Восемь Драконов и Серебряная Змея
Шрифт:
— Добросердечная Бай Сучжэнь ответила на мольбы своего племянника, — невозмутимо вел свою речь Фан Цзумин. — Она выслала доверенную служанку, Сяоцин, на помощь Сюй Сяню, и выдала ей сотню лян серебра, чтобы утолить чиновничью жадность. Однако же, в пути с Сяоцин случилась беда, — он замолчал, умело нагнетая интерес. Крестьяне слушали, затаив дыхание.
— Что за беда случилась с ней, наставник? — не выдержал кто-то из первых рядов. — Скажите скорее! — даос скорбно кивнул, и поднял ладонь, призывая к тишине.
— В те времена, на месте Янцзячжуаня располагался разбойничий стан, — заговорил он, медленно и грустно. — Главарь разбойников…
— Верно, его звали Люй Дунбинь — других имен в истории попросту не осталось, — прошептал жене Инь Шэчи. Та согласно кивнула, старательно сдерживая смех.

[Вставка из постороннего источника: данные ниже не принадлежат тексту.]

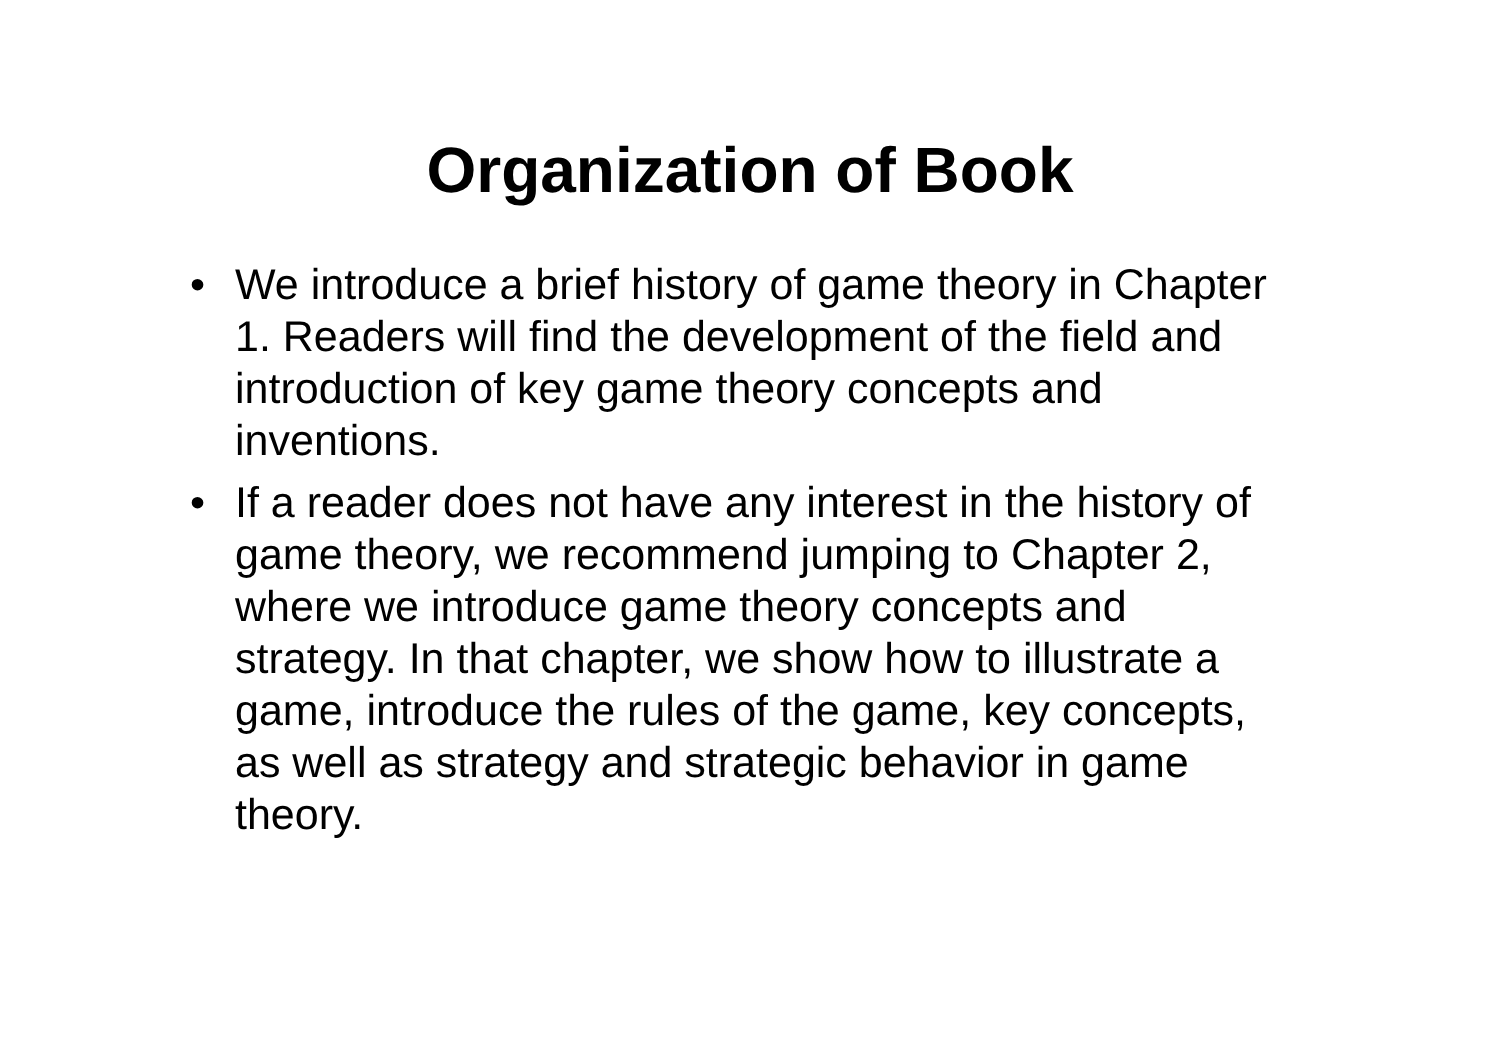Organization of Book
• We introduce a brief history of game theory in Chapter 1. Readers will find the development of the field and introduction of key game theory concepts and inventions.
• If a reader does not have any interest in the history of game theory, we recommend jumping to Chapter 2, where we introduce game theory concepts and strategy. In that chapter, we show how to illustrate a game, introduce the rules of the game, key concepts, as well as strategy and strategic behavior in game theory.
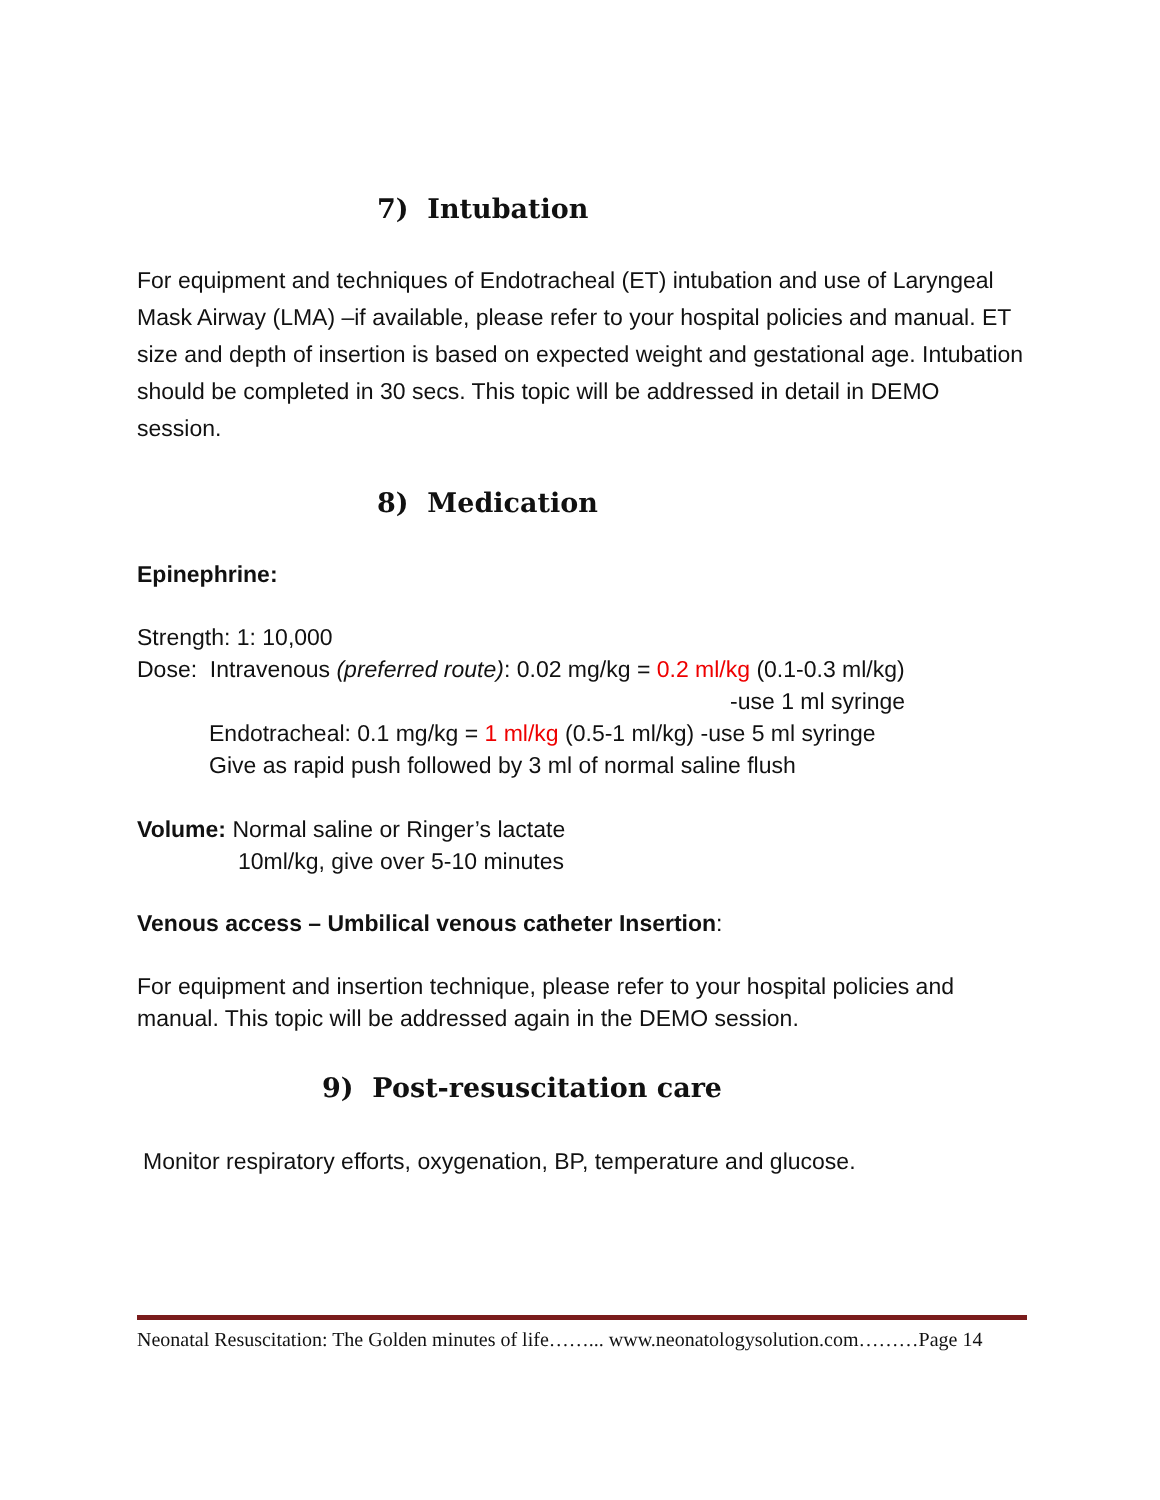7) Intubation
For equipment and techniques of Endotracheal (ET) intubation and use of Laryngeal Mask Airway (LMA) –if available, please refer to your hospital policies and manual. ET size and depth of insertion is based on expected weight and gestational age. Intubation should be completed in 30 secs. This topic will be addressed in detail in DEMO session.
8) Medication
Epinephrine:
Strength: 1: 10,000
Dose: Intravenous (preferred route): 0.02 mg/kg = 0.2 ml/kg (0.1-0.3 ml/kg)
-use 1 ml syringe
Endotracheal: 0.1 mg/kg = 1 ml/kg (0.5-1 ml/kg) -use 5 ml syringe
Give as rapid push followed by 3 ml of normal saline flush
Volume: Normal saline or Ringer’s lactate
10ml/kg, give over 5-10 minutes
Venous access – Umbilical venous catheter Insertion:
For equipment and insertion technique, please refer to your hospital policies and manual. This topic will be addressed again in the DEMO session.
9) Post-resuscitation care
Monitor respiratory efforts, oxygenation, BP, temperature and glucose.
Neonatal Resuscitation: The Golden minutes of life……... www.neonatologysolution.com………Page 14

— … Главарь разбойников, жестокий и бессердечный малый, заметил идущую по горной тропе Сяоцин, и приказал своим молодцам схватить ее, —
— Так уж получилось, что путь их проходил мимо того самого разбойничьего стана, — продолжил даос свою историю, неуклонно движущуюся к печальной развязке. — Ведомые звериной злобой, разбойники настигли и убили как негодных стражников, так и безвинного Сюй Сяня. Души жадных судейских заняли свое законное место в Диюе, но Сюй Сянь так и не смог обрести покоя, — голос Фан Цзумина зазвучал приглушенно и зловеще. — Каждую ночь, его призрак рыщет по этим землям в поисках украденного серебра Бай Сучжэнь. Тяжелая железная канга давит на него, пригибая к земле, а ноги его скованы ржавыми кандалами, но не отступается несчастный дух, пытаясь разыскать злополучные деньги. Каждый его шаг, сопровождаемый лязгом цепей и скрипом колодок, означает год несчастий для того, кому не посчастливилось оказаться поблизости, а уж если Сюй Сяню случится найти хоть кусочек серебра… — он обратил на местных жителей суровый взгляд из-под нахмуренных бровей. Те ответили напуганным оханьем.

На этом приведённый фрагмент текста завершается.